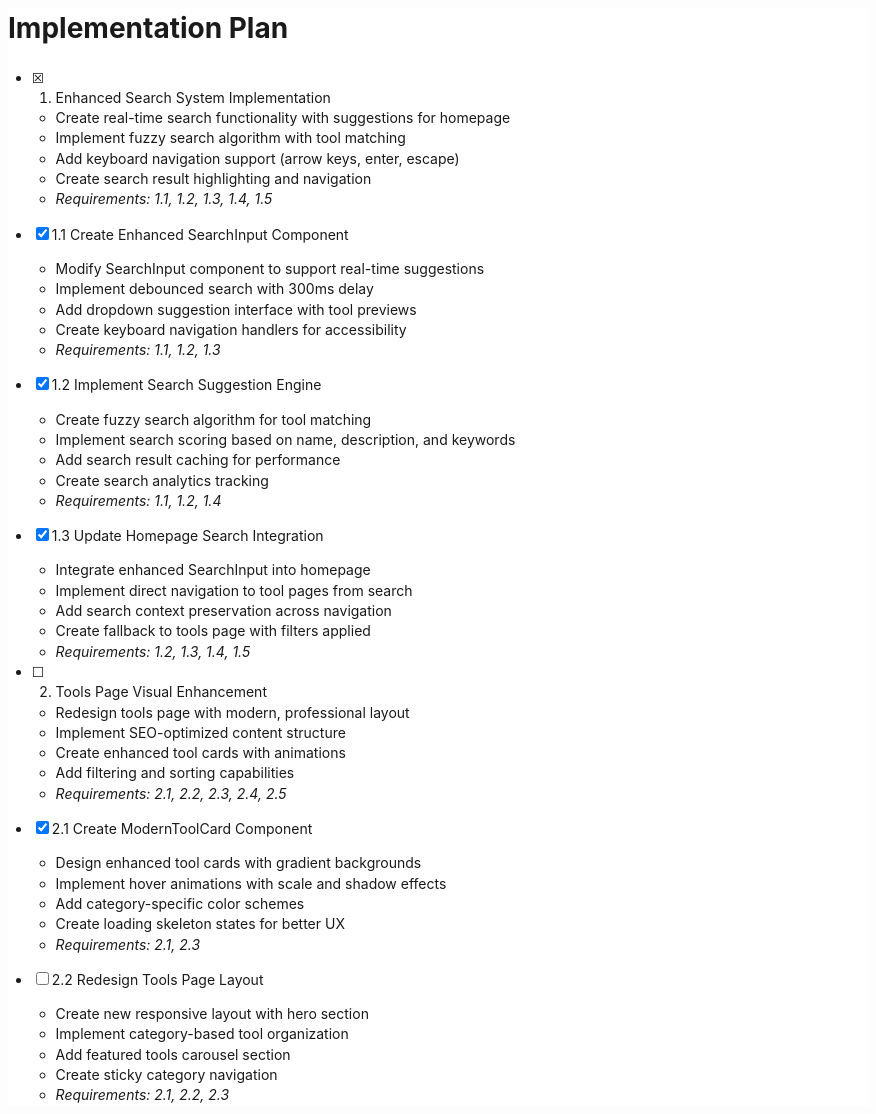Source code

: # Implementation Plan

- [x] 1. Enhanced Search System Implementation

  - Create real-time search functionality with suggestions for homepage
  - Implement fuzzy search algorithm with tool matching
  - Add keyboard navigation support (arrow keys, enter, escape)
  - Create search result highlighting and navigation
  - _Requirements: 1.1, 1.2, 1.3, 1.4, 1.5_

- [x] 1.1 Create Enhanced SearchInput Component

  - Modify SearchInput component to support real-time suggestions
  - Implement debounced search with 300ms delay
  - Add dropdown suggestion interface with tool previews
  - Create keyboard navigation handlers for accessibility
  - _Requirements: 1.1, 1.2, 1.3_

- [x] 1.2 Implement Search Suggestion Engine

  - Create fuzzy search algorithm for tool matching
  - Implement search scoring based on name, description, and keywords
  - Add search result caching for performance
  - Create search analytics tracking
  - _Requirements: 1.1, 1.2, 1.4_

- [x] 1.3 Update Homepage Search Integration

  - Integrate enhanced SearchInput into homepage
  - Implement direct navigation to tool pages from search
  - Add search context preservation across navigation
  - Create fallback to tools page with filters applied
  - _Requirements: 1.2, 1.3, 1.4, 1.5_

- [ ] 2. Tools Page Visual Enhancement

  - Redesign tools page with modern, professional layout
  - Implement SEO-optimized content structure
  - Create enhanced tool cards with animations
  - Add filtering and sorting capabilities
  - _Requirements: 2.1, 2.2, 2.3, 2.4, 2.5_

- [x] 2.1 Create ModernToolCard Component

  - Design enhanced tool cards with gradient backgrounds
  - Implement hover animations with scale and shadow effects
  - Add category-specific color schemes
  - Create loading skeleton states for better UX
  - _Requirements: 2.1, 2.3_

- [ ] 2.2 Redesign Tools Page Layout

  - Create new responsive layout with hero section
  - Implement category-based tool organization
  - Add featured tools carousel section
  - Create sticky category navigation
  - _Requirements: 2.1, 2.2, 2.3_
--
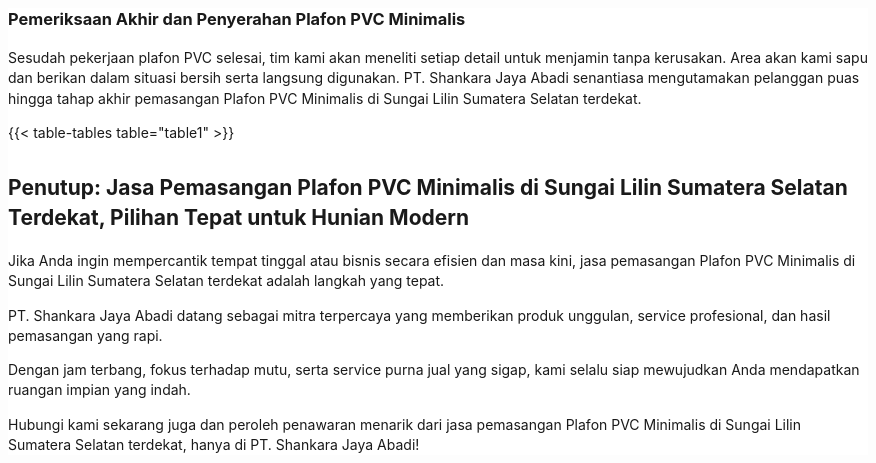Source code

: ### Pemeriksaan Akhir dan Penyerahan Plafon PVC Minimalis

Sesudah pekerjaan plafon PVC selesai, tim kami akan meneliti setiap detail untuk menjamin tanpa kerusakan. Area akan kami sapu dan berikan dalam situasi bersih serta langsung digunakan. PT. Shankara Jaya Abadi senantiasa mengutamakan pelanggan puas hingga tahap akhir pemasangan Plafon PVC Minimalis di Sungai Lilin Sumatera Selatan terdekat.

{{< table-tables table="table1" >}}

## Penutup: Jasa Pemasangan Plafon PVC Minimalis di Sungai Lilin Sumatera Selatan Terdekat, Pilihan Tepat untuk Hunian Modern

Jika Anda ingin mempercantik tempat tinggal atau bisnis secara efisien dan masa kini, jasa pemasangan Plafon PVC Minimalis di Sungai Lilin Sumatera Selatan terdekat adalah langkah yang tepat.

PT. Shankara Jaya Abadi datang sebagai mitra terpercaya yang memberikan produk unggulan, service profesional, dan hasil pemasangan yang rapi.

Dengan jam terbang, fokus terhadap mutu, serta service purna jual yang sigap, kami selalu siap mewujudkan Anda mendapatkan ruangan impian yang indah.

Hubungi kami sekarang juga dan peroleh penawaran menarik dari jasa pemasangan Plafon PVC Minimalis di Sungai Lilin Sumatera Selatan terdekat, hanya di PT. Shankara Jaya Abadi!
--
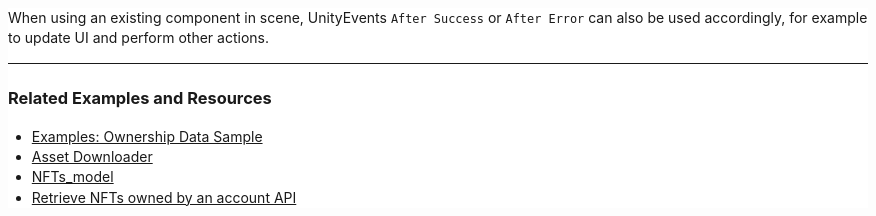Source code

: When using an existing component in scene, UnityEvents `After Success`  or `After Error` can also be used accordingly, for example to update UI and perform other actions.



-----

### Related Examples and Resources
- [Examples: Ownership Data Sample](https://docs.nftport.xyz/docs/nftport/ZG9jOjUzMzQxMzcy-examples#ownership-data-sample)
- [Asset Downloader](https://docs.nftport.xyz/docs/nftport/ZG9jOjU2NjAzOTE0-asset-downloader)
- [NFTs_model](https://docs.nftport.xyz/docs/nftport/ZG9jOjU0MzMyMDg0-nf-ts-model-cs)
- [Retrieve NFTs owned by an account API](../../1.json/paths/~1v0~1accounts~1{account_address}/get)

■ **WHAT NEEDS TO BE DONE**: Rewrite the lines from the one containing "Penyerahan Plafon PVC Minimalis" to the one containing "Hubungi kami sekarang" as a Markdown table with the columns Row and Line, numbering each row and omitting blank lines.

■ **TASK RESULT**:
| Row | Line |
|---|---|
| 1 | : ### Pemeriksaan Akhir dan Penyerahan Plafon PVC Minimalis |
| 2 | Sesudah pekerjaan plafon PVC selesai, tim kami akan meneliti setiap detail untuk menjamin tanpa kerusakan. Area akan kami sapu dan berikan dalam situasi bersih serta langsung digunakan. PT. Shankara Jaya Abadi senantiasa mengutamakan pelanggan puas hingga tahap akhir pemasangan Plafon PVC Minimalis di Sungai Lilin Sumatera Selatan terdekat. |
| 3 | {{< table-tables table="table1" >}} |
| 4 | ## Penutup: Jasa Pemasangan Plafon PVC Minimalis di Sungai Lilin Sumatera Selatan Terdekat, Pilihan Tepat untuk Hunian Modern |
| 5 | Jika Anda ingin mempercantik tempat tinggal atau bisnis secara efisien dan masa kini, jasa pemasangan Plafon PVC Minimalis di Sungai Lilin Sumatera Selatan terdekat adalah langkah yang tepat. |
| 6 | PT. Shankara Jaya Abadi datang sebagai mitra terpercaya yang memberikan produk unggulan, service profesional, dan hasil pemasangan yang rapi. |
| 7 | Dengan jam terbang, fokus terhadap mutu, serta service purna jual yang sigap, kami selalu siap mewujudkan Anda mendapatkan ruangan impian yang indah. |
| 8 | Hubungi kami sekarang juga dan peroleh penawaran menarik dari jasa pemasangan Plafon PVC Minimalis di Sungai Lilin Sumatera Selatan terdekat, hanya di PT. Shankara Jaya Abadi! |